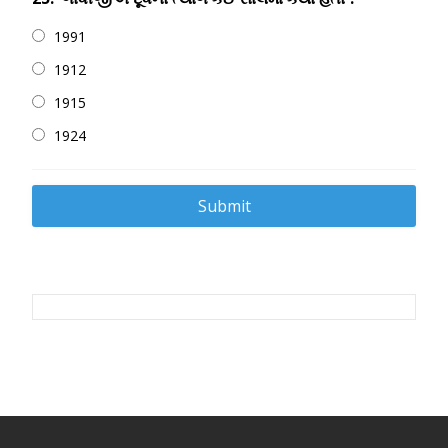
1991
1912
1915
1924
Post
navigation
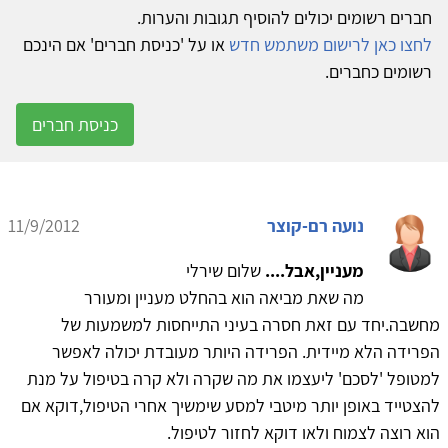
חברים רשומים יכולים להוסיף תגובות והערות.
לחצו כאן לרישום משתמש חדש
או על 'כניסת חברים' אם הינכם
רשומים כחברים.
כניסת חברים
נועה רם-קוצר
11/9/2012
מעניין,אבל....
שלום שירלי
מה שאת מביאה הוא בהחלט מעניין ומעורר
מחשבה.יחד עם זאת חסרה בעיני התייחסות למשמעות של
הפרידה הלא מיידית. הפרידה היותר מעובדת יכולה לאפשר
למטופל 'לסכם' ליעצמו את מה שקרה ולא קרה בטיפול על מנת
להצטייד באופן יותר מיטבי למסע שימשיך אחרי הטיפול,דוקא אם
הוא רוצה לצמוח ולאו דוקא לחזור לטיפול.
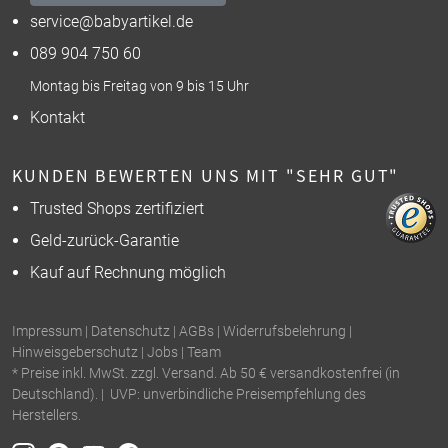
service@babyartikel.de
089 904 750 60
Montag bis Freitag von 9 bis 15 Uhr
Kontakt
KUNDEN BEWERTEN UNS MIT "SEHR GUT"
Trusted Shops zertifiziert
Geld-zurück-Garantie
Kauf auf Rechnung möglich
Impressum
|
Datenschutz
|
AGBs
|
Widerrufsbelehrung
|
Hinweisgeberschutz
|
Jobs
|
Team
* Preise inkl. MwSt. zzgl. Versand. Ab 50 € versandkostenfrei (in
Deutschland). | UVP: unverbindliche Preisempfehlung des
Herstellers.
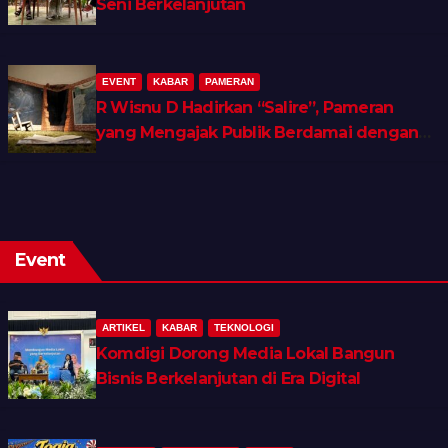
Seni Berkelanjutan
EVENT
KABAR
PAMERAN
R Wisnu D Hadirkan “Salire”, Pameran
yang Mengajak Publik Berdamai dengan
Ingatan dan Luka Batin
Event
ARTIKEL
KABAR
TEKNOLOGI
Komdigi Dorong Media Lokal Bangun
Bisnis Berkelanjutan di Era Digital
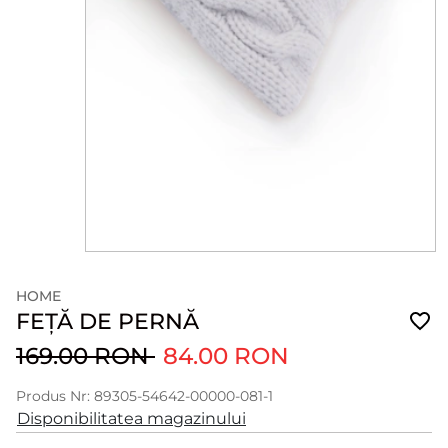
HOME
FEȚĂ DE PERNĂ
169.00 RON
84.00 RON
Produs Nr: 89305-54642-00000-081-1
Disponibilitatea magazinului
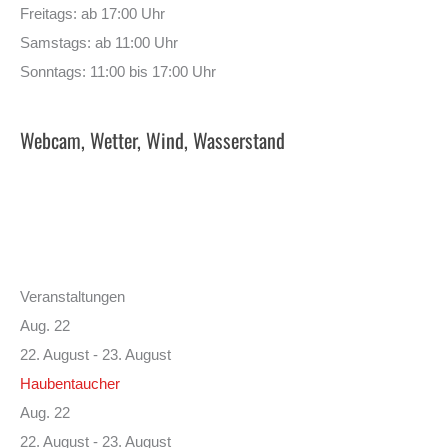
Freitags: ab 17:00 Uhr
Samstags: ab 11:00 Uhr
Sonntags: 11:00 bis 17:00 Uhr
Webcam, Wetter, Wind, Wasserstand
Veranstaltungen
Aug.
22
22. August
-
23. August
Haubentaucher
Aug.
22
22. August
-
23. August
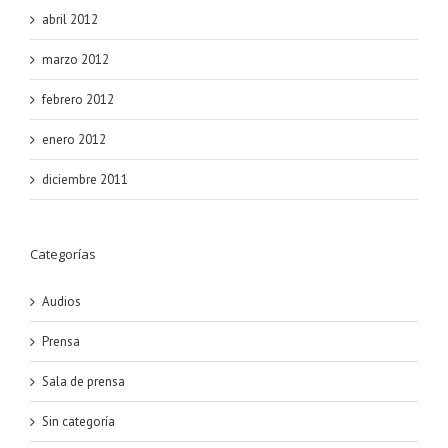
abril 2012
marzo 2012
febrero 2012
enero 2012
diciembre 2011
Categorías
Audios
Prensa
Sala de prensa
Sin categoría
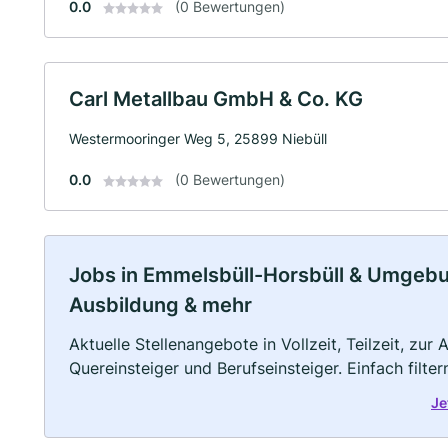
0.0
(0 Bewertungen)
Carl Metallbau GmbH & Co. KG
Westermooringer Weg 5, 25899 Niebüll
0.0
(0 Bewertungen)
Jobs in Emmelsbüll-Horsbüll & Umgebung
Ausbildung & mehr
Aktuelle Stellenangebote in Vollzeit, Teilzeit, zur
Quereinsteiger und Berufseinsteiger. Einfach filte
Je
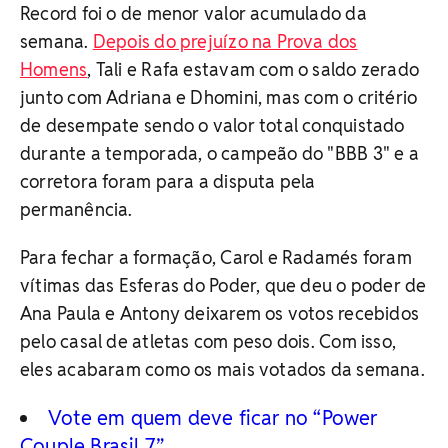
Record foi o de menor valor acumulado da
semana.
Depois do prejuízo na Prova dos
Homens
, Tali e Rafa estavam com o saldo zerado
junto com Adriana e Dhomini, mas com o critério
de desempate sendo o valor total conquistado
durante a temporada, o campeão do "BBB 3" e a
corretora foram para a disputa pela
permanência.
Para fechar a formação, Carol e Radamés foram
vítimas das Esferas do Poder, que deu o poder de
Ana Paula e Antony deixarem os votos recebidos
pelo casal de atletas com peso dois. Com isso,
eles acabaram como os mais votados da semana.
Vote em quem deve ficar no “Power
Couple Brasil 7”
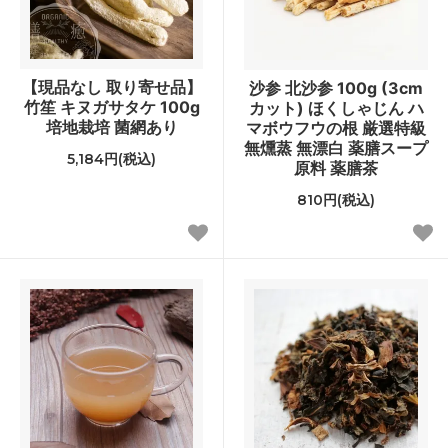
【現品なし 取り寄せ品】
沙参 北沙参 100g (3cm
竹笙 キヌガサタケ 100g
カット) ほくしゃじん ハ
培地栽培 菌網あり
マボウフウの根 厳選特級
無燻蒸 無漂白 薬膳スープ
5,184円(税込)
原料 薬膳茶
810円(税込)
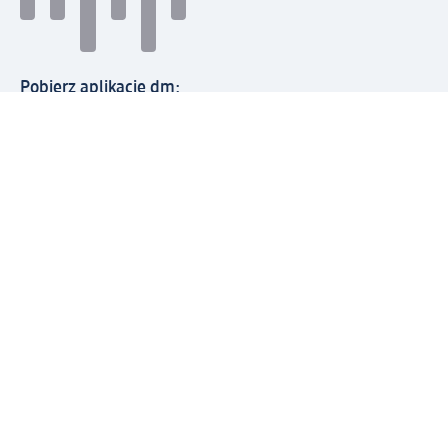
Pobierz aplikację dm:
© 2026 dm-drogerie markt sp. z o.o.
Impressum
Polityka prywatności
Ogólne warunki handlowe
Odstąpienie od umowy w dm
Rozstrzyganie sporów
Zgłaszanie nieprawidłowości
Utylizacja sprzętu elektrycznego
Deklaracja w sprawie dostępności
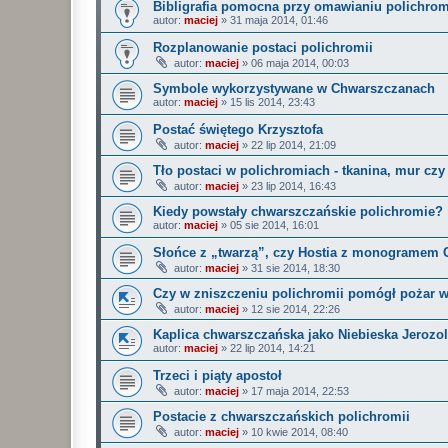
Bibligrafia pomocna przy omawianiu polichrom
autor:
maciej
»
31 maja 2014, 01:46
Rozplanowanie postaci polichromii
autor:
maciej
»
06 maja 2014, 00:03
Symbole wykorzystywane w Chwarszczanach
autor:
maciej
»
15 lis 2014, 23:43
Postać świętego Krzysztofa
autor:
maciej
»
22 lip 2014, 21:09
Tło postaci w polichromiach - tkanina, mur czy
autor:
maciej
»
23 lip 2014, 16:43
Kiedy powstały chwarszczańskie polichromie?
autor:
maciej
»
05 sie 2014, 16:01
Słońce z „twarzą”, czy Hostia z monogramem 
autor:
maciej
»
31 sie 2014, 18:30
Czy w zniszczeniu polichromii pomógł pożar w
autor:
maciej
»
12 sie 2014, 22:26
Kaplica chwarszczańska jako Niebieska Jerozo
autor:
maciej
»
22 lip 2014, 14:21
Trzeci i piąty apostoł
autor:
maciej
»
17 maja 2014, 22:53
Postacie z chwarszczańskich polichromii
autor:
maciej
»
10 kwie 2014, 08:40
* * * * * * *
■ EXERCISE REQUIREMENTS
Please print the stretch from the start of the records through the line that contains "Disponibilitatea magazinului", leaving out the pictures.

■ ANSWER BOX
1991
1912
1915
1924
Post
navigation
חברים רשומים יכולים להוסיף תגובות והערות.
לחצו כאן לרישום משתמש חדש
או על 'כניסת חברים' אם הינכם
רשומים כחברים.
כניסת חברים
נועה רם-קוצר
11/9/2012
מעניין,אבל....
שלום שירלי
מה שאת מביאה הוא בהחלט מעניין ומעורר
מחשבה.יחד עם זאת חסרה בעיני התייחסות למשמעות של
הפרידה הלא מיידית. הפרידה היותר מעובדת יכולה לאפשר
למטופל 'לסכם' ליעצמו את מה שקרה ולא קרה בטיפול על מנת
להצטייד באופן יותר מיטבי למסע שימשיך אחרי הטיפול,דוקא אם
הוא רוצה לצמוח ולאו דוקא לחזור לטיפול.
service@babyartikel.de
089 904 750 60
Montag bis Freitag von 9 bis 15 Uhr
Kontakt
KUNDEN BEWERTEN UNS MIT "SEHR GUT"
Trusted Shops zertifiziert
Geld-zurück-Garantie
Kauf auf Rechnung möglich
Impressum
|
Datenschutz
|
AGBs
|
Widerrufsbelehrung
|
Hinweisgeberschutz
|
Jobs
|
Team
* Preise inkl. MwSt. zzgl. Versand. Ab 50 € versandkostenfrei (in
Deutschland). | UVP: unverbindliche Preisempfehlung des
Herstellers.
Seni Berkelanjutan
EVENT
KABAR
PAMERAN
R Wisnu D Hadirkan “Salire”, Pameran
yang Mengajak Publik Berdamai dengan
Ingatan dan Luka Batin
Event
ARTIKEL
KABAR
TEKNOLOGI
Komdigi Dorong Media Lokal Bangun
Bisnis Berkelanjutan di Era Digital
HOME
FEȚĂ DE PERNĂ
169.00 RON
84.00 RON
Produs Nr: 89305-54642-00000-081-1
Disponibilitatea magazinului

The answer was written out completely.